GIVEN DATA:

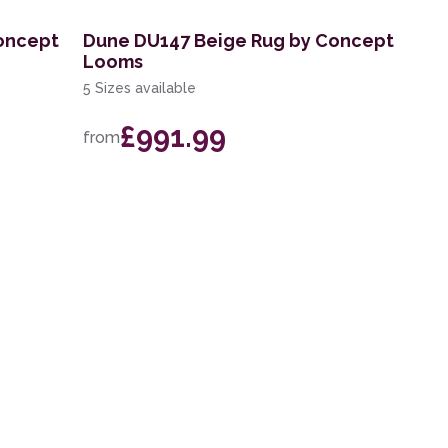
oncept
Dune DU147 Beige Rug by Concept
Looms
5 Sizes available
£991.99
from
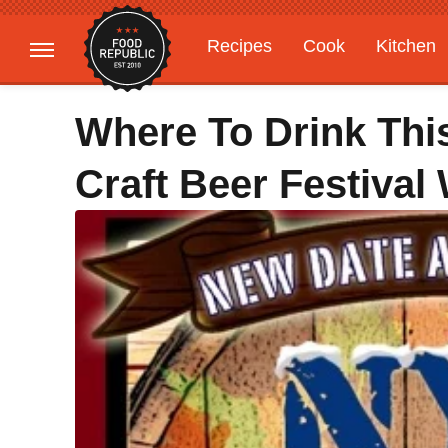
Recipes
Cook
Kitchen
Gardening
Features
Where To Drink Th
Craft Beer Festival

WHAT IS EXPECTED: Your copy of the listing should match it exactly, apart from the pictures, which are left out.

COMPLETED TASK:
oncept
Dune DU147 Beige Rug by Concept
Looms
5 Sizes available
£991.99
from
Recipes
Cook
Kitchen
Gardening
Features
Where To Drink Th
Craft Beer Festival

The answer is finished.